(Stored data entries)
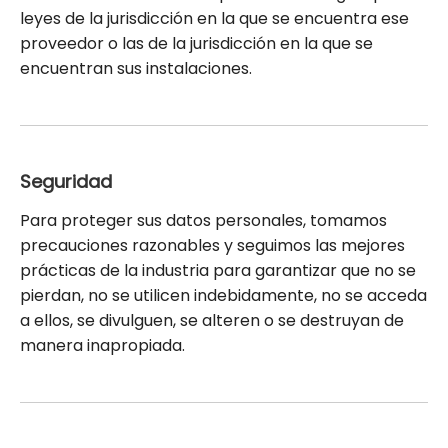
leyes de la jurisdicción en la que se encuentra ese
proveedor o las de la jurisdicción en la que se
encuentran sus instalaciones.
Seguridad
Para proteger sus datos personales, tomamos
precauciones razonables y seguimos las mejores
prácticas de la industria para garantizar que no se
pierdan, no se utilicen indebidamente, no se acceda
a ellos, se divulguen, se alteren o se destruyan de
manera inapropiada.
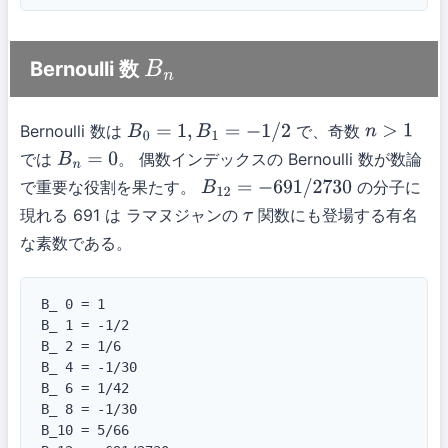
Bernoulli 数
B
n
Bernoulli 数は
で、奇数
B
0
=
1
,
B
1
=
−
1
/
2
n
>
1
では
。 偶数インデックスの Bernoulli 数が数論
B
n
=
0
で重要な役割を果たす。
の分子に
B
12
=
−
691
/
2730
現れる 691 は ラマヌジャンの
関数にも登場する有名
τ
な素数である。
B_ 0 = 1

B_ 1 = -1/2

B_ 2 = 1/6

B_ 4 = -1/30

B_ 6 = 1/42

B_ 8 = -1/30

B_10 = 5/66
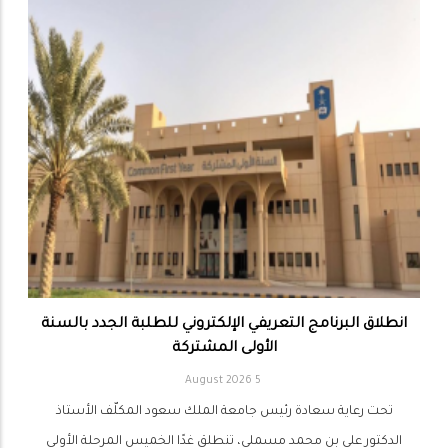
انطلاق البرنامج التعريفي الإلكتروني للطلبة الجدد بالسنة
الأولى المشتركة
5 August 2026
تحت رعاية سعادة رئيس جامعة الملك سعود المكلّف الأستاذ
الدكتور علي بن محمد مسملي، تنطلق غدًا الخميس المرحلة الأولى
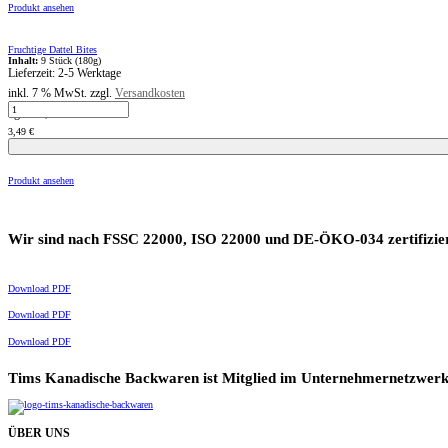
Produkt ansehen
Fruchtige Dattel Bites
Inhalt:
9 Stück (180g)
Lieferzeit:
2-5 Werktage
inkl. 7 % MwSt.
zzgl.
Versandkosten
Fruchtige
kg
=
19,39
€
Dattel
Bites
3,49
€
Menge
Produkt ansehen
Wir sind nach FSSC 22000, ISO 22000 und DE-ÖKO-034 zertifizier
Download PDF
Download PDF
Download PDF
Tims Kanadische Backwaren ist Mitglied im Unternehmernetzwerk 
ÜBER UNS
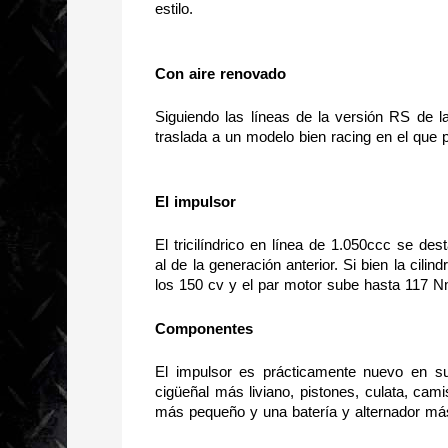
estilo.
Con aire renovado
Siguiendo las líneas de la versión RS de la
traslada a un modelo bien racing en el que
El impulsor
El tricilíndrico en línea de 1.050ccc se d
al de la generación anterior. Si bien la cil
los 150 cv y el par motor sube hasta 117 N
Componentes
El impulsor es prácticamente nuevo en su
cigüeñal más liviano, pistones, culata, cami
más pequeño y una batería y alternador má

Task directions => Transcribe exactly each line of the records from the start up to and including the one with "انطلاق البرنامج التعريفي", and leave out every picture.

Answer to this exercise =>
leyes de la jurisdicción en la que se encuentra ese
proveedor o las de la jurisdicción en la que se
encuentran sus instalaciones.
Seguridad
Para proteger sus datos personales, tomamos
precauciones razonables y seguimos las mejores
prácticas de la industria para garantizar que no se
pierdan, no se utilicen indebidamente, no se acceda
a ellos, se divulguen, se alteren o se destruyan de
manera inapropiada.
Bernoulli 数
B
n
Bernoulli 数は
で、奇数
B
0
=
1
,
B
1
=
−
1
/
2
n
>
1
では
。 偶数インデックスの Bernoulli 数が数論
B
n
=
0
で重要な役割を果たす。
の分子に
B
12
=
−
691
/
2730
現れる 691 は ラマヌジャンの
関数にも登場する有名
τ
な素数である。
B_ 0 = 1

B_ 1 = -1/2

B_ 2 = 1/6

B_ 4 = -1/30

B_ 6 = 1/42

B_ 8 = -1/30

B_10 = 5/66
انطلاق البرنامج التعريفي الإلكتروني للطلبة الجدد بالسنة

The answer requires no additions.